* TASK BRIEF: Express the lines as a numbered list, starting at the line containing "order: Asterales" and ending at the last line of the data. Leave out any blank lines.
___ DATA LINES ___
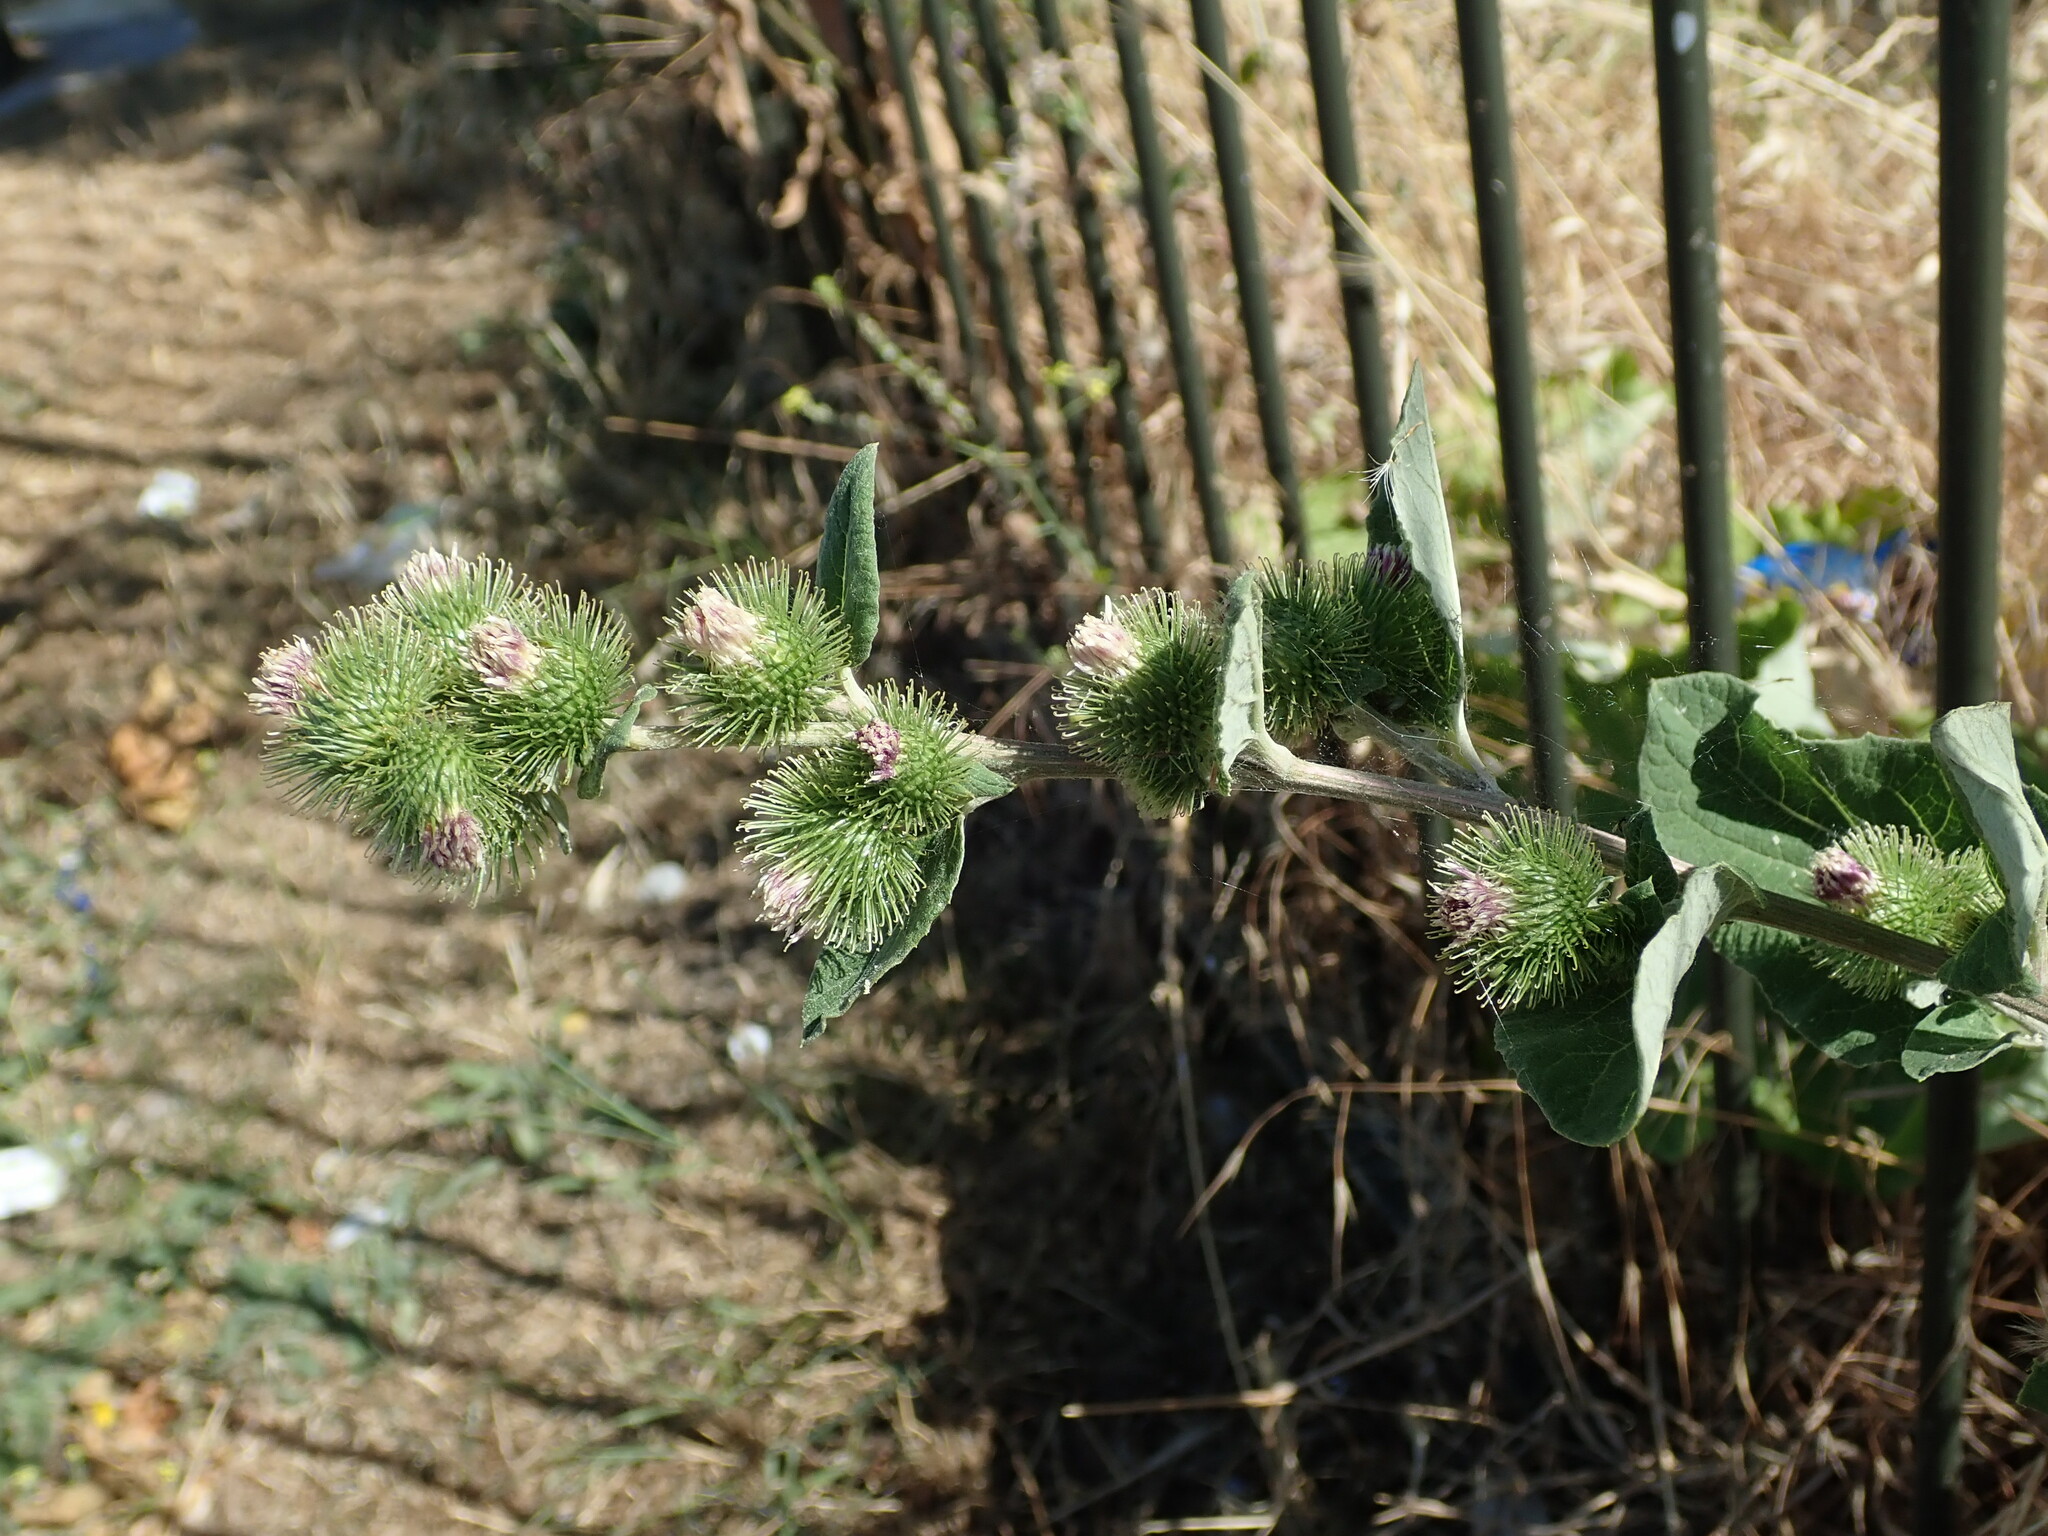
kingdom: Plantae
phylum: Tracheophyta
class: Magnoliopsida
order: Asterales
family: Asteraceae
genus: Arctium
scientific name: Arctium minus
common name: Lesser burdock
___
* RESPONSE TO THE TASK:
1. order: Asterales
2. family: Asteraceae
3. genus: Arctium
4. scientific name: Arctium minus
5. common name: Lesser burdock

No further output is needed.